Fleet News

Citroen sees big increase in pan-European fleet deal inquiries

The man at the helm of Citroen's international fleet division has noted an increase in major companies seeking the possibility of implementing pan-European supply deals.

Thierry Peugeot's Paris-based team is discussing the concept of Europe-wide supply with about 85 companies, but it recognises that not all will result in a deal being signed.

However, speaking at the Geneva Motor Show, Peugeot said it proves that more and more company fleets are keen to discuss their European requirements with Citroen.

'The group of companies we are talking to now totals about 85 - but obviously not all those discussions will transform into a pan-European agreement. In fact, it does not mean that all 85 are interested in a pan-European deal - but they could change their policy in the future.

'We continue to see major companies who buy purely on a national level moving to an international, multi-country approach.'

Peugeot said that last Citroen's international fleet division closed the year having signed four multi-national agreements. Currently, that division is negotiating potential international deals with nine customers.

=-=-=

▸ **Parts of the exercise**
A. Rewrite the Citroen fleet article between "Peugeot said that" and "with nine customers.", inclusive, changing "nine" to "twelve".
B. Decide whether each statement agrees with the Citroen fleet article, answering yes or no and quoting the deciding words: (i) Thierry Peugeot's team is based in Paris. (ii) Peugeot made his remarks at the Frankfurt Motor Show. (iii) All 85 companies in talks want a pan-European deal.
C. Write the next part of the Citroen fleet article, starting after its final sentence.
The records play no role in this work.

=-=-=

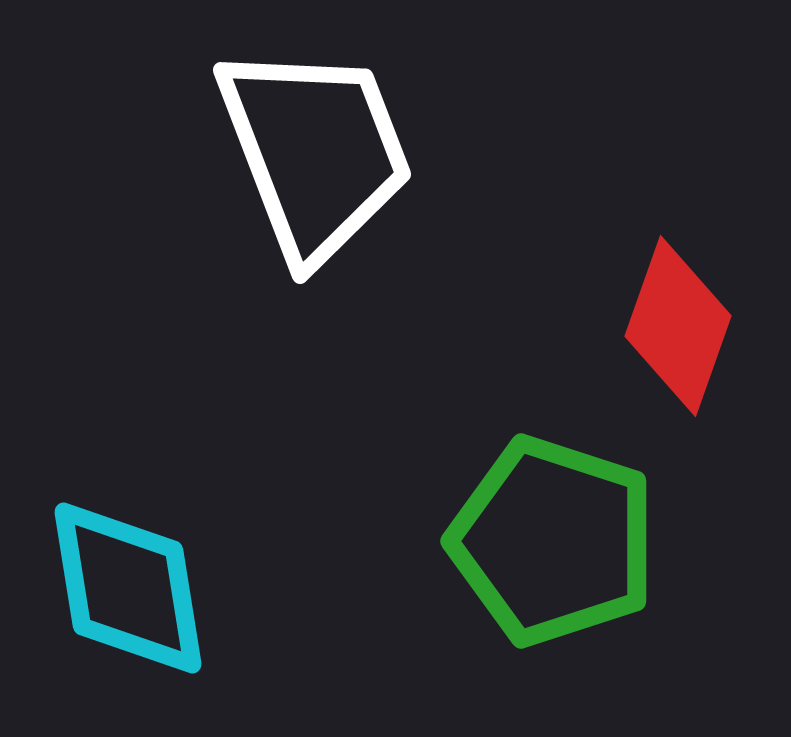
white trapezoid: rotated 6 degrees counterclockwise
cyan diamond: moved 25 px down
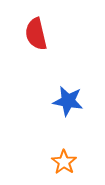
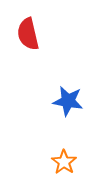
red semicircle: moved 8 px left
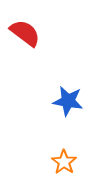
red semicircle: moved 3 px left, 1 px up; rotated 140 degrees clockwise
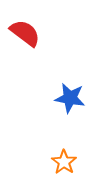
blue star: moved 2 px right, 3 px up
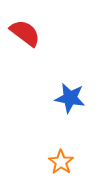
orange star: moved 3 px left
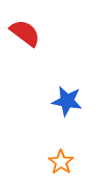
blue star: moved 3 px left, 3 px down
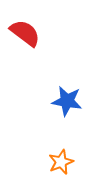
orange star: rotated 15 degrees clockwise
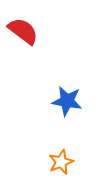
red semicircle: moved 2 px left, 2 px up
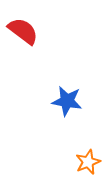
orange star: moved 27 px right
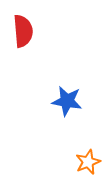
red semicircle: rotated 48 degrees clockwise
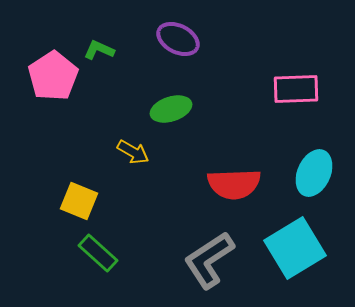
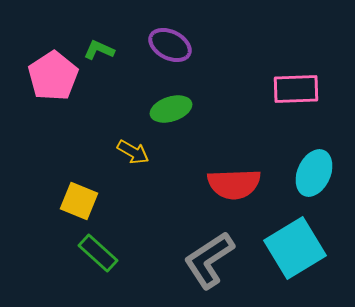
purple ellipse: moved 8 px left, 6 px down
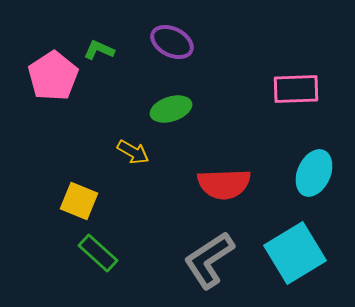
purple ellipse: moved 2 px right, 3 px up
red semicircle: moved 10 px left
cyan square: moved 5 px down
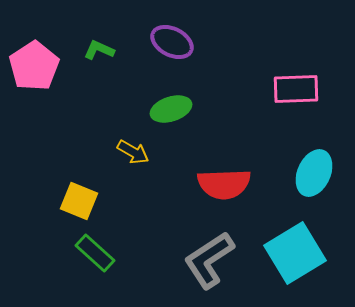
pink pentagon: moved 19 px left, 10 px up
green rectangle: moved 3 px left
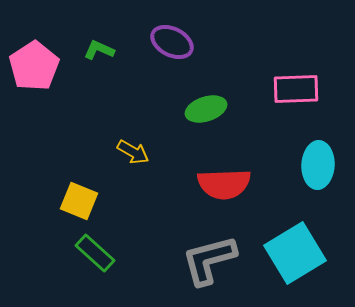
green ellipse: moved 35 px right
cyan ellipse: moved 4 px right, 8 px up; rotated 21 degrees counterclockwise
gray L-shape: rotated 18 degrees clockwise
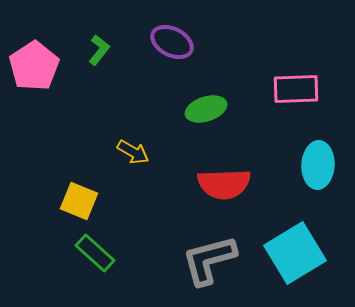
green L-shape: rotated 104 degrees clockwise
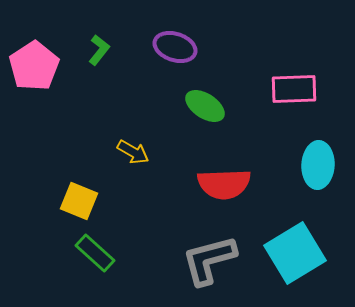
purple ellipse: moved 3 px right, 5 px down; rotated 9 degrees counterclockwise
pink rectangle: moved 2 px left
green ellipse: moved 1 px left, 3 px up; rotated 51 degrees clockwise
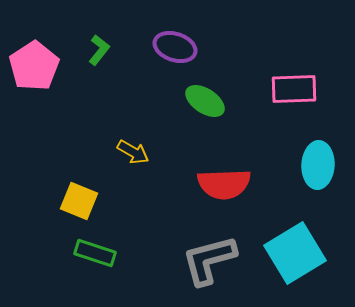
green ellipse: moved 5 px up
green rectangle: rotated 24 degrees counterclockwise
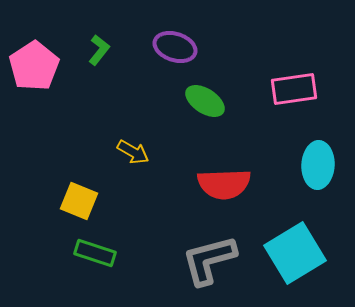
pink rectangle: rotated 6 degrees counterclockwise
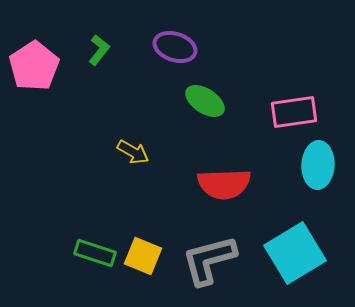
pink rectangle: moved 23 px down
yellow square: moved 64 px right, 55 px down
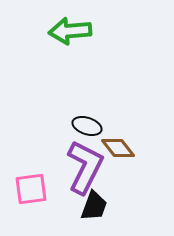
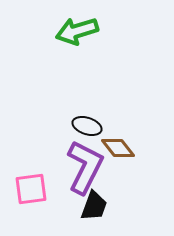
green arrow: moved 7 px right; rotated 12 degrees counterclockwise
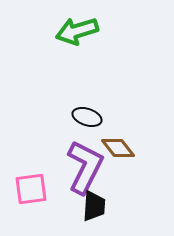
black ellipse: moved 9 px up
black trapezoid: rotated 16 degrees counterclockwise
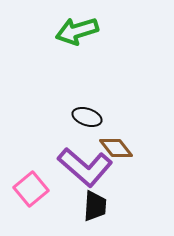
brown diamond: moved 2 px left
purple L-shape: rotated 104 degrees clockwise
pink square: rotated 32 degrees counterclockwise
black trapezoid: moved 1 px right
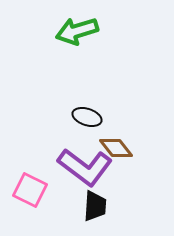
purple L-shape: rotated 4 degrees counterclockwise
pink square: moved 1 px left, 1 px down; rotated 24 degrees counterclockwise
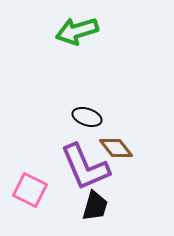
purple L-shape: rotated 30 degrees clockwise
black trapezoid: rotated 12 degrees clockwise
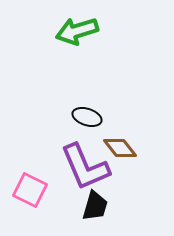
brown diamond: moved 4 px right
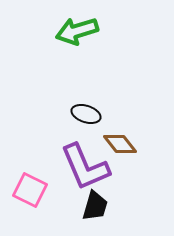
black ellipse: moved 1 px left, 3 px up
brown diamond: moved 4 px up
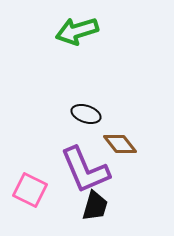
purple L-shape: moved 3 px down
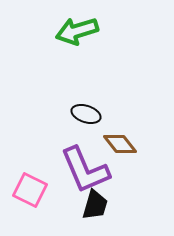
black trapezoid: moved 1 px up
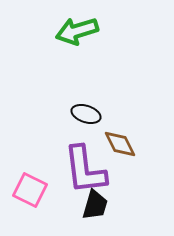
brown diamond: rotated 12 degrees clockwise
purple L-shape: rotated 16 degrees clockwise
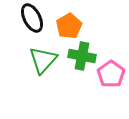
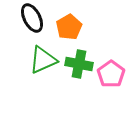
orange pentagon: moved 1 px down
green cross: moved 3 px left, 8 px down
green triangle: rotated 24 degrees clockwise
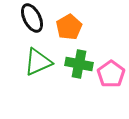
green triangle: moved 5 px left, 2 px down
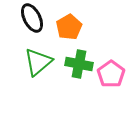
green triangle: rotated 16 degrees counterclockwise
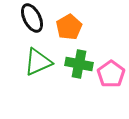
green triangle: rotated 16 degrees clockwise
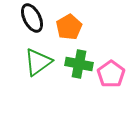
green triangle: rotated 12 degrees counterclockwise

=-=-=

▸ **Answers to the exercise**
A.
Peugeot said that last Citroen's international fleet division closed the year having signed four multi-national agreements. Currently, that division is negotiating potential international deals with twelve customers.

B.
(i) Yes: "Thierry Peugeot's Paris-based team"
(ii) No: "speaking at the Geneva Motor Show"
(iii) No: "it does not mean that all 85 are interested in a pan-European deal"

C.
'We closed last year with four international contracts. Today, we have about nine international contracts under negotiation. Again, that does not mean all nine will be signed, but it proves the trend is growing.'

Peugeot declined to say how many cars Citroen supplies as part of international agreements. 'It's very difficult to say,' he said, 'as not all those companies commit on volume, they want centralised information.'

Peugeot said many of those companies in discussion with Citroen approached the manufacturer themselves.

He said Citroen's vast product offering meant it was a manufacturer companies considering pan-European deals wanted to talk to.

'We have a good product offering. C3 is an extremely interesting product for fleets, and the Berlingo also continues to be a good success. Our increase in market share across Europe helps us sell more cars at a fleet level.'

The main barrier to signing an international fleet supply agreement, said Peugeot, normally lies with a company's senior management.

'It is very important to have a strong willingness from top management during the whole course of negotiations,' he said.

Peugeot also outlined some changes to his department which means he is also now in charge of a new Citroen division called Services, Parts and Key International Accounts.

Stressing that the services aspect does mean aftersales, Peugeot said: 'It is all the services that that the customer, whether an individual or a fleet, would like to have or what we can propose to them.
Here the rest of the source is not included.